What you need to do: Render all of the data below as a numbered list, leaving out any blank lines.

Collected data entries:
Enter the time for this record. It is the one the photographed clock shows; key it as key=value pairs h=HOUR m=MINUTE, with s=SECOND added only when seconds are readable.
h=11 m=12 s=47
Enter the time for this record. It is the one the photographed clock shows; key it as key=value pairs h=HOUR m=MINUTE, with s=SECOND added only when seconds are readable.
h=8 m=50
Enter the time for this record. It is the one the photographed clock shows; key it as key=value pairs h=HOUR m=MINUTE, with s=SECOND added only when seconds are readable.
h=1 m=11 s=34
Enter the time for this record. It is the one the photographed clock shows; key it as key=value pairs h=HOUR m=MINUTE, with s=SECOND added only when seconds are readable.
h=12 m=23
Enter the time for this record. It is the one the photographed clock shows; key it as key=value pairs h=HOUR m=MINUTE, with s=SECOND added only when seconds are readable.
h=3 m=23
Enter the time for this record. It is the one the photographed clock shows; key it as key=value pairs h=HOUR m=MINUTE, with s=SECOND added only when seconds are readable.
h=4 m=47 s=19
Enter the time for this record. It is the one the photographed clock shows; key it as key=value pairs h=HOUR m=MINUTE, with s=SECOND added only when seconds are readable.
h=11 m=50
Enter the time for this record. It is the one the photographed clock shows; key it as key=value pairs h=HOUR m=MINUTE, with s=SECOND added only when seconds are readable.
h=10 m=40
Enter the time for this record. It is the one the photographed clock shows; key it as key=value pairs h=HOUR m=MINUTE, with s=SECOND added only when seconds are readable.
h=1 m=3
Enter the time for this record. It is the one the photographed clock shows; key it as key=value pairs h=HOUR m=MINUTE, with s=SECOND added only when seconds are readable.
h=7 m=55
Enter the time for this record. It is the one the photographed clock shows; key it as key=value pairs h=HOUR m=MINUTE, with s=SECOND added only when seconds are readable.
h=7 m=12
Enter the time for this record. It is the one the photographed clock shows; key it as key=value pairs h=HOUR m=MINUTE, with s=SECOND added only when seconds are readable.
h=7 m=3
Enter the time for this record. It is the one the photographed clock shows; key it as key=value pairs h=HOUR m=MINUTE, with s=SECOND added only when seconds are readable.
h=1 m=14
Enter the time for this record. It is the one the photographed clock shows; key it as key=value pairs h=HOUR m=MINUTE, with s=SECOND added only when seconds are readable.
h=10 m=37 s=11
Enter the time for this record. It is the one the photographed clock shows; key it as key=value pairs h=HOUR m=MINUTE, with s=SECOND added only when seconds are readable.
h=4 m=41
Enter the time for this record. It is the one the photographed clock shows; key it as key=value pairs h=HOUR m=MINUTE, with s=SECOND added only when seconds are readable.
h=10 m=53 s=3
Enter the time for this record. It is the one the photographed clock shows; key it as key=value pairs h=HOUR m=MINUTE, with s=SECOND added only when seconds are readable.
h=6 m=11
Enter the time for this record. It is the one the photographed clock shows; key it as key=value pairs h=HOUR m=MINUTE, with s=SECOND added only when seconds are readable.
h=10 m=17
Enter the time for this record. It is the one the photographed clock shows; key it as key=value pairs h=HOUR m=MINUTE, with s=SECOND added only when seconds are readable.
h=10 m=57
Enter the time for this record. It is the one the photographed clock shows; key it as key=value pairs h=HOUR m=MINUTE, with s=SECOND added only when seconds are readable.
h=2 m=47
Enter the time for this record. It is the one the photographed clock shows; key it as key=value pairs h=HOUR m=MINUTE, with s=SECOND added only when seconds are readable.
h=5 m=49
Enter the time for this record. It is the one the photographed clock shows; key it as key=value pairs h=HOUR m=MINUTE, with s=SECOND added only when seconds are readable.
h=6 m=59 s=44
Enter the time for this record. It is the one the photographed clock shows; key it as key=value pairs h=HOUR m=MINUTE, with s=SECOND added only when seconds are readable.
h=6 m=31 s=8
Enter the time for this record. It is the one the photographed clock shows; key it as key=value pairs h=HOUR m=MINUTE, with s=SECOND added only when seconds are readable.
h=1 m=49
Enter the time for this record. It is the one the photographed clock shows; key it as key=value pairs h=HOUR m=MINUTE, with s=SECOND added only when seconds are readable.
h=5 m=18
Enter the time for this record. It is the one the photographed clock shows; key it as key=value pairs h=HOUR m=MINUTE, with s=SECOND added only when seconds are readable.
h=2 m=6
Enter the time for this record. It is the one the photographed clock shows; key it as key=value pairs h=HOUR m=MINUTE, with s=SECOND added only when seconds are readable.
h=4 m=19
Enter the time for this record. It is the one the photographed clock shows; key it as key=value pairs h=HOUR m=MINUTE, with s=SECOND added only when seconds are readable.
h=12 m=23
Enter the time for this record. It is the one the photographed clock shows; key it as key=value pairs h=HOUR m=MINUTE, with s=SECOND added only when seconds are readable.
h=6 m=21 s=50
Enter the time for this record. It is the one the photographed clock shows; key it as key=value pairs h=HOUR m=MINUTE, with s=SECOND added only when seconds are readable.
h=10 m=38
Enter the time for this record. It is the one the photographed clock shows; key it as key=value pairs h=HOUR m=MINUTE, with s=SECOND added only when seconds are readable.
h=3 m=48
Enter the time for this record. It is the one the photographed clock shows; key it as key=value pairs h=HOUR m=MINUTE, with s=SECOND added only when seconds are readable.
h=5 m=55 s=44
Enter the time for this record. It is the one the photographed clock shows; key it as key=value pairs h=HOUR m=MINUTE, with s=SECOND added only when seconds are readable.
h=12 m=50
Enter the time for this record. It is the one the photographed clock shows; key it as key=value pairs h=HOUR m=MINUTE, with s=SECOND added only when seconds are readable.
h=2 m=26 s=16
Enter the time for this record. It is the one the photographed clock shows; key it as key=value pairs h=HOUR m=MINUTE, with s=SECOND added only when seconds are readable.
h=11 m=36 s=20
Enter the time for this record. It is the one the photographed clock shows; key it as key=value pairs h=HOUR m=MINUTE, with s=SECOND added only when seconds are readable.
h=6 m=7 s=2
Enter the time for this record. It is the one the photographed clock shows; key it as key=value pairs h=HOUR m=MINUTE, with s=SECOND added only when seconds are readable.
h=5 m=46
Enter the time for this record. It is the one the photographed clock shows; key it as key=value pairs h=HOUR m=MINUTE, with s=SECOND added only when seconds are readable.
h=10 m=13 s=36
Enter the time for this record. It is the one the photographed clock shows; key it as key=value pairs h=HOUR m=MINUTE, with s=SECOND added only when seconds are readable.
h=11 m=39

Output for this exercise:
1. Enter the time for this record. It is the one the photographed clock shows; key it as key=value pairs h=HOUR m=MINUTE, with s=SECOND added only when seconds are readable.
2. h=11 m=12 s=47
3. Enter the time for this record. It is the one the photographed clock shows; key it as key=value pairs h=HOUR m=MINUTE, with s=SECOND added only when seconds are readable.
4. h=8 m=50
5. Enter the time for this record. It is the one the photographed clock shows; key it as key=value pairs h=HOUR m=MINUTE, with s=SECOND added only when seconds are readable.
6. h=1 m=11 s=34
7. Enter the time for this record. It is the one the photographed clock shows; key it as key=value pairs h=HOUR m=MINUTE, with s=SECOND added only when seconds are readable.
8. h=12 m=23
9. Enter the time for this record. It is the one the photographed clock shows; key it as key=value pairs h=HOUR m=MINUTE, with s=SECOND added only when seconds are readable.
10. h=3 m=23
11. Enter the time for this record. It is the one the photographed clock shows; key it as key=value pairs h=HOUR m=MINUTE, with s=SECOND added only when seconds are readable.
12. h=4 m=47 s=19
13. Enter the time for this record. It is the one the photographed clock shows; key it as key=value pairs h=HOUR m=MINUTE, with s=SECOND added only when seconds are readable.
14. h=11 m=50
15. Enter the time for this record. It is the one the photographed clock shows; key it as key=value pairs h=HOUR m=MINUTE, with s=SECOND added only when seconds are readable.
16. h=10 m=40
17. Enter the time for this record. It is the one the photographed clock shows; key it as key=value pairs h=HOUR m=MINUTE, with s=SECOND added only when seconds are readable.
18. h=1 m=3
19. Enter the time for this record. It is the one the photographed clock shows; key it as key=value pairs h=HOUR m=MINUTE, with s=SECOND added only when seconds are readable.
20. h=7 m=55
21. Enter the time for this record. It is the one the photographed clock shows; key it as key=value pairs h=HOUR m=MINUTE, with s=SECOND added only when seconds are readable.
22. h=7 m=12
23. Enter the time for this record. It is the one the photographed clock shows; key it as key=value pairs h=HOUR m=MINUTE, with s=SECOND added only when seconds are readable.
24. h=7 m=3
25. Enter the time for this record. It is the one the photographed clock shows; key it as key=value pairs h=HOUR m=MINUTE, with s=SECOND added only when seconds are readable.
26. h=1 m=14
27. Enter the time for this record. It is the one the photographed clock shows; key it as key=value pairs h=HOUR m=MINUTE, with s=SECOND added only when seconds are readable.
28. h=10 m=37 s=11
29. Enter the time for this record. It is the one the photographed clock shows; key it as key=value pairs h=HOUR m=MINUTE, with s=SECOND added only when seconds are readable.
30. h=4 m=41
31. Enter the time for this record. It is the one the photographed clock shows; key it as key=value pairs h=HOUR m=MINUTE, with s=SECOND added only when seconds are readable.
32. h=10 m=53 s=3
33. Enter the time for this record. It is the one the photographed clock shows; key it as key=value pairs h=HOUR m=MINUTE, with s=SECOND added only when seconds are readable.
34. h=6 m=11
35. Enter the time for this record. It is the one the photographed clock shows; key it as key=value pairs h=HOUR m=MINUTE, with s=SECOND added only when seconds are readable.
36. h=10 m=17
37. Enter the time for this record. It is the one the photographed clock shows; key it as key=value pairs h=HOUR m=MINUTE, with s=SECOND added only when seconds are readable.
38. h=10 m=57
39. Enter the time for this record. It is the one the photographed clock shows; key it as key=value pairs h=HOUR m=MINUTE, with s=SECOND added only when seconds are readable.
40. h=2 m=47
41. Enter the time for this record. It is the one the photographed clock shows; key it as key=value pairs h=HOUR m=MINUTE, with s=SECOND added only when seconds are readable.
42. h=5 m=49
43. Enter the time for this record. It is the one the photographed clock shows; key it as key=value pairs h=HOUR m=MINUTE, with s=SECOND added only when seconds are readable.
44. h=6 m=59 s=44
45. Enter the time for this record. It is the one the photographed clock shows; key it as key=value pairs h=HOUR m=MINUTE, with s=SECOND added only when seconds are readable.
46. h=6 m=31 s=8
47. Enter the time for this record. It is the one the photographed clock shows; key it as key=value pairs h=HOUR m=MINUTE, with s=SECOND added only when seconds are readable.
48. h=1 m=49
49. Enter the time for this record. It is the one the photographed clock shows; key it as key=value pairs h=HOUR m=MINUTE, with s=SECOND added only when seconds are readable.
50. h=5 m=18
51. Enter the time for this record. It is the one the photographed clock shows; key it as key=value pairs h=HOUR m=MINUTE, with s=SECOND added only when seconds are readable.
52. h=2 m=6
53. Enter the time for this record. It is the one the photographed clock shows; key it as key=value pairs h=HOUR m=MINUTE, with s=SECOND added only when seconds are readable.
54. h=4 m=19
55. Enter the time for this record. It is the one the photographed clock shows; key it as key=value pairs h=HOUR m=MINUTE, with s=SECOND added only when seconds are readable.
56. h=12 m=23
57. Enter the time for this record. It is the one the photographed clock shows; key it as key=value pairs h=HOUR m=MINUTE, with s=SECOND added only when seconds are readable.
58. h=6 m=21 s=50
59. Enter the time for this record. It is the one the photographed clock shows; key it as key=value pairs h=HOUR m=MINUTE, with s=SECOND added only when seconds are readable.
60. h=10 m=38
61. Enter the time for this record. It is the one the photographed clock shows; key it as key=value pairs h=HOUR m=MINUTE, with s=SECOND added only when seconds are readable.
62. h=3 m=48
63. Enter the time for this record. It is the one the photographed clock shows; key it as key=value pairs h=HOUR m=MINUTE, with s=SECOND added only when seconds are readable.
64. h=5 m=55 s=44
65. Enter the time for this record. It is the one the photographed clock shows; key it as key=value pairs h=HOUR m=MINUTE, with s=SECOND added only when seconds are readable.
66. h=12 m=50
67. Enter the time for this record. It is the one the photographed clock shows; key it as key=value pairs h=HOUR m=MINUTE, with s=SECOND added only when seconds are readable.
68. h=2 m=26 s=16
69. Enter the time for this record. It is the one the photographed clock shows; key it as key=value pairs h=HOUR m=MINUTE, with s=SECOND added only when seconds are readable.
70. h=11 m=36 s=20
71. Enter the time for this record. It is the one the photographed clock shows; key it as key=value pairs h=HOUR m=MINUTE, with s=SECOND added only when seconds are readable.
72. h=6 m=7 s=2
73. Enter the time for this record. It is the one the photographed clock shows; key it as key=value pairs h=HOUR m=MINUTE, with s=SECOND added only when seconds are readable.
74. h=5 m=46
75. Enter the time for this record. It is the one the photographed clock shows; key it as key=value pairs h=HOUR m=MINUTE, with s=SECOND added only when seconds are readable.
76. h=10 m=13 s=36
77. Enter the time for this record. It is the one the photographed clock shows; key it as key=value pairs h=HOUR m=MINUTE, with s=SECOND added only when seconds are readable.
78. h=11 m=39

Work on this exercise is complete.